27 Juillet 2017 | 4, Av 5777 | Mise à jour le 27/07/2017 à 13h10

29 juillet 2017 - Chabbat Devarim (Chabbat 'Hazon) : 21h16 - 22h31

Rubrique Moyen-Orient/Monde

Trump froisse la communauté juive

De retour en Europe, à l’occasion du sommet du G20 à Hambourg, Donald Trump a d’abord choisi de faire escale en Pologne, l’un des rares pays européens avec lequel le dirigeant américain entretient de bonnes relations.
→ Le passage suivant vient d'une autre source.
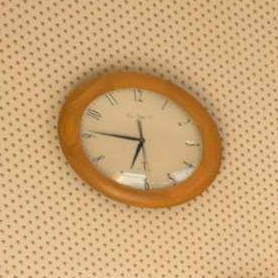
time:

Après un premier voyage officiel tendu sur le vieux continent en mai dernier, Donald Trump pensait ainsi redorer le blason des Etats-Unis en Europe. « Les Américains, les Polonais et les nations d'Europe chérissent la liberté individuelle et la souveraineté », a-t-il déclaré dans un discours appelant l’occident à défendre ses traditions. Mais en cherchant à séduire le gouvernement polonais, le président américain s’est aussi attiré les foudres de la communauté juive qui n’a pas apprécié de voir Donald Trump prononcer son discours au monument dédié à l’insurrection de Varsovie, plutôt que de se recueillir devant celui des héros juifs du ghetto.
« Depuis la chute du communisme en 1989, tous les présidents et vice-présidents américains qui se rendent à Varsovie mettent un point d’honneur à se rendre sur ce site », notent dans une déclaration commune le grand rabbin de Pologne Michael Schudrich, la présidente de la communauté juive de Varsovie Anna Chipczynska et le président de l’Union des communautés juives de Pologne Leslaw Piszewski. « Nous regrettons que le président, qui s’est exprimé à environ un kilomètre de ce monument, ait choisi de rompre avec cette tradition », concluent-ils, choqués.
Le choix mémoriel de Donald Trump a été interprété par plusieurs universitaires comme une volonté de flatter le gouvernement polonais qui cherche ces dernières années à réhabiliter la résistance polonaise tout en relativisant les persécutions des juifs. « Du point de vue du gouvernement, être polonais, c’est être éthniquement polonais, parler la langue polonaise et être catholique », a réagi Barbara Kishenblatt-Gimblett, directrice du musée des juifs de Pologne à Varsovie.
Contrairement à Donald Trump, sa fille Ivanka, (qui s’est convertie au judaïsme) s’est elle rendue au monument des héros juifs du ghetto ainsi qu’au musée des juifs de Pologne. Ce dernier a été financé en partie par des philanthropes américains comme Sigmund Rolat, Ronald Lauder ou encore Tad Taube qui participent activement à la reconstruction du judaïsme en Pologne.